Bisnis.com, JAKARTA — Sejumlah perubahan regulasi bagi industri dana pensiun lembaga keuangan atau DPLK dinilai perlu dilakukan melalui Rancangan Undang-Undang atau RUU Dana Pensiun. Salah satunya mengenai ketentuan pendiri DPLK yang hanya bisa berasal dari perusahaan bank dan asuransi.
Direktur Eksekutif Asosiasi Dana Pensiun Lembaga Keuangan (DPLK) Syarif Yunus menyatakan bahwa pihaknya mendukung penyusunan RUU Dana Pensiun. Pembaruan UU 11/1992 tentang Dana Pensiun perlu dilakukan karena sejumlah aspek yang masih berlaku perlu segera diperbaharui.
Dia menilai bahwa produk anuitas patut ditiadakan karena sudah tidak sesuai dengan kebutuhan saat ini. Menurut Syarif, dalam faktanya tidak ada perusahaan asuransi jiwa yang benar-benar menjual produk anuitas untuk memberikan kesinambungan penghasilan hari tua, melainkan lebih kepada fungsi proteksi.
Sebagai solusi pengganti anuitas, dapat dioptimalkan pembayaran manfaat pensiun secara berkala yang dilakukan langsung oleh penyelenggara dana pensiun. Bahkan, menurut Syarif, penyelenggara dana pensiun dapat bekerja sama dengan manajer investasi untuk memberikan arahan pengelolaan dana setelah peserta menerima uang pensiun.
"Secara prinsip, harusnya dana pensiun lebih fokus pada pendanaan, sementara pembayaran manfaat pensiun dapat dibuat lebih fleksibel," ujar Syarif kepada Bisnis, Senin (13/7/2020).

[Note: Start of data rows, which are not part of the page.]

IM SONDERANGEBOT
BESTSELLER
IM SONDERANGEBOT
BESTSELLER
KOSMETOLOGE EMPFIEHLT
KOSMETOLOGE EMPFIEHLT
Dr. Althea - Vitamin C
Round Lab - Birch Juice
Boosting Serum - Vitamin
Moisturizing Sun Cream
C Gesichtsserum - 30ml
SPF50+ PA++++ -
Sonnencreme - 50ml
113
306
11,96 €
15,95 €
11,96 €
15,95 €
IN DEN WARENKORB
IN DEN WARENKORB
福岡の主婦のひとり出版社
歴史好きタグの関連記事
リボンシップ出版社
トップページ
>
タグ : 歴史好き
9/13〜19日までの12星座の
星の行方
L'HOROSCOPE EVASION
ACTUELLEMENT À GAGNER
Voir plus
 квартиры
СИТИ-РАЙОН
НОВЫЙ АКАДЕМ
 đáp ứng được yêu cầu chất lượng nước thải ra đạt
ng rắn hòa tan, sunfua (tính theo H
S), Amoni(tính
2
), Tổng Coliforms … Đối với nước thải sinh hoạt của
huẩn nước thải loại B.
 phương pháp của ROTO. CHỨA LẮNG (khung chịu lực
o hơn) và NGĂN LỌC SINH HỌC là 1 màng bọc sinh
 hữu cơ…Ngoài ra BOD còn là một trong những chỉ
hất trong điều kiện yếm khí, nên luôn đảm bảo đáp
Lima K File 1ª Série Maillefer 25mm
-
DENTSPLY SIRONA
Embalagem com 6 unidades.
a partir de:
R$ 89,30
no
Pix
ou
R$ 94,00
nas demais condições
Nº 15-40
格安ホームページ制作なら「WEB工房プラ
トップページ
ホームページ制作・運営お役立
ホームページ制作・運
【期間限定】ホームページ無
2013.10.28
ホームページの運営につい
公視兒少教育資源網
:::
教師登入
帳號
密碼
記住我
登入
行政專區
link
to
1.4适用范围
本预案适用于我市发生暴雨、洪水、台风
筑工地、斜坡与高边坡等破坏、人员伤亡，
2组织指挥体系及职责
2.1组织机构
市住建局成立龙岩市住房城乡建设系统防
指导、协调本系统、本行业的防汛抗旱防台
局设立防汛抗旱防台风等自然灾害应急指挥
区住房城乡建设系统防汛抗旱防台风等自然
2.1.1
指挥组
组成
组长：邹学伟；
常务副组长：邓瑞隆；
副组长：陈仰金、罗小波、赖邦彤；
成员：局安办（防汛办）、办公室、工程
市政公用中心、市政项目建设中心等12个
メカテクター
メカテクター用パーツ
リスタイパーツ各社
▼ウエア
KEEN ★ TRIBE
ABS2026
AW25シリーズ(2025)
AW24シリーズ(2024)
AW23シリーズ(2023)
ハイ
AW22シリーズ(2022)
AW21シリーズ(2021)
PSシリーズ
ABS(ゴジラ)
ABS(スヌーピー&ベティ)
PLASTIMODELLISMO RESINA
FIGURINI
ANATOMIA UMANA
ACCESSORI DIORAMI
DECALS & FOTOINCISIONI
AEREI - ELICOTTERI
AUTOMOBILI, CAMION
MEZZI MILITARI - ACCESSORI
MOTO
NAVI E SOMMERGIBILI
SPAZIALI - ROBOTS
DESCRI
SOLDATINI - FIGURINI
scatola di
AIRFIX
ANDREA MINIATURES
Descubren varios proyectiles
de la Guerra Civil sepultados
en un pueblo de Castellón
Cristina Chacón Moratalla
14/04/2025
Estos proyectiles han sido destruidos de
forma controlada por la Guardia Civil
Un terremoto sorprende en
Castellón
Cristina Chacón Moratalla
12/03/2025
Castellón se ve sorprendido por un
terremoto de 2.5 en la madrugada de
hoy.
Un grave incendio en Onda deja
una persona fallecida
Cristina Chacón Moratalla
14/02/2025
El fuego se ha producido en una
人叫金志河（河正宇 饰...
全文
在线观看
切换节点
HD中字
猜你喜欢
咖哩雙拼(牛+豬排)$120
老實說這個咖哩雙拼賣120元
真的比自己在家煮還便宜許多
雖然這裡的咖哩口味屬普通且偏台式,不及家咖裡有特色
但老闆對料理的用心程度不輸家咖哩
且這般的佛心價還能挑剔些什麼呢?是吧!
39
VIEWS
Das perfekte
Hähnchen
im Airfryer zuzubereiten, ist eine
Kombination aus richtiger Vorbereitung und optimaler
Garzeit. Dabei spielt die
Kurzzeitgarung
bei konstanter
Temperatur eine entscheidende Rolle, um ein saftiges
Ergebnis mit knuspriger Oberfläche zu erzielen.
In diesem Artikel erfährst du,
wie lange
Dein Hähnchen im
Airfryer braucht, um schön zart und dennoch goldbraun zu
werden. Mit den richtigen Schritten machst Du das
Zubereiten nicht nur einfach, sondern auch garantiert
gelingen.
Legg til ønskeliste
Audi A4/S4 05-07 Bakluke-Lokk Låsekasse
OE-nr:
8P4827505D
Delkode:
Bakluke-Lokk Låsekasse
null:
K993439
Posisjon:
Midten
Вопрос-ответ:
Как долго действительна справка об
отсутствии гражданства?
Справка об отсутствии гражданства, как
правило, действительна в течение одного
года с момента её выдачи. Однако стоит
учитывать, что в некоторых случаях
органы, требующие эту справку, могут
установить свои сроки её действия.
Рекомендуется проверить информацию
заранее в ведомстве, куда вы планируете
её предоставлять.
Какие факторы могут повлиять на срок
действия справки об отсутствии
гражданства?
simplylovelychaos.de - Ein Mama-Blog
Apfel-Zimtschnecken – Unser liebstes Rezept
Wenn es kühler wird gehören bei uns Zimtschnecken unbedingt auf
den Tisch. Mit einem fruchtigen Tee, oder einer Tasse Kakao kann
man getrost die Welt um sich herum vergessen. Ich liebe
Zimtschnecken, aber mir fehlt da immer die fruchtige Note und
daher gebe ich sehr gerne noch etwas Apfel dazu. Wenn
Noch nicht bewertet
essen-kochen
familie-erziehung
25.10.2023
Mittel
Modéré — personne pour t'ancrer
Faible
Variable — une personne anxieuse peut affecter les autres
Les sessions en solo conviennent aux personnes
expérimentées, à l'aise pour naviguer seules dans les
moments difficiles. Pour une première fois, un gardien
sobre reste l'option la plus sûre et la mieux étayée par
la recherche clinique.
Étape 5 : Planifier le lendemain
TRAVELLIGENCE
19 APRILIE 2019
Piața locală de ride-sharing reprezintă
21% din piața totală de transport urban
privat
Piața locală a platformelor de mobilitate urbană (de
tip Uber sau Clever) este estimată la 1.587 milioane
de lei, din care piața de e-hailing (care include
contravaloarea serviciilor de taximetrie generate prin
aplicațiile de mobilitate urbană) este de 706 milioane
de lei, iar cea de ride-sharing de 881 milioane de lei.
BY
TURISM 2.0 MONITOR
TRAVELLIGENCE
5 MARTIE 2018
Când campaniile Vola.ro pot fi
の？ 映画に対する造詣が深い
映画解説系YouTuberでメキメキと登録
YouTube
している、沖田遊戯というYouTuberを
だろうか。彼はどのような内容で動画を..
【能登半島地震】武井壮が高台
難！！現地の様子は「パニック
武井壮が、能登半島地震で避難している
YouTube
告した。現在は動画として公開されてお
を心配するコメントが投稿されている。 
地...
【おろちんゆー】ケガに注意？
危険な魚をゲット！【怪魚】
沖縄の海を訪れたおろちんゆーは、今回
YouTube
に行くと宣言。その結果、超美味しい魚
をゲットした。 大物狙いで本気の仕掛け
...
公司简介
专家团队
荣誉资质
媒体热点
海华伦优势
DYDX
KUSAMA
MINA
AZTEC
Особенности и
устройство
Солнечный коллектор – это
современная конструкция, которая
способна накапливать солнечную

Lalu, dia pun menilai bahwa pembatasan pendiri dana pensiun, khususnya DPLK hanya bagi perbankan dan asuransi jiwa sudah tidak sesuai lagi. Menurutnya, instansi seperti perusahaan aset manajemen, sekuritas, dan sejenisnya perlu diberi izin agar dapat menjual dan mengelola dana pensiun.
Baca Juga
"Tujuannya, agar industri dana pensiun lebih kompetitif dan masyarakat memiliki akses yang lebih mudah mendapatkan layanan dana pensiun," ujarnya.
Syarif pun menilai bahwa iuran dan investasi dana pensiun harus dibuat lebih fleksibel dan mudah. Hal tersebut dinilai dapat mengakselerasi jumlah peserta, termasuk pengoptimalan dana pensiunnya.
Selain itu, RUU Dana Pensiun dinilai perlu mengatur insentif perpajakan secara khusus kepada peserta dana pensiun atau DPLK. Apapun produk dan layanannya, dapat dikenakan pajak final 5 persen saat pembayaran manfaat, selama dikelola melalui dana pensiun.
"RUU itu pun harus mengatur kepesertaan dana pensiun menjadi lebih fleksibel, termasuk menyangkut dana pensiun retail dan digitalisasi. Misalnya, seorang ayah harusnya boleh membelikan dana pensiun untuk anaknya, sehingga dana pensiun menjadi program yang lebih menarik," ujarnya.
Menurut Syarif, pemerintah harus memiliki komitmen dan goodwill dalam melakukan revisi UU Dana Pensiun. Dia menilai bahwa kesejahtaraan industri dana pensiun bisa memberikan kontibusi lebih terhadap produk domestik bruto (PDB) nasional.
"Ekonomi Indonesia bisa ditopang oleh aset dana pensiun yang besar, seperti di Jepang," ujarnya.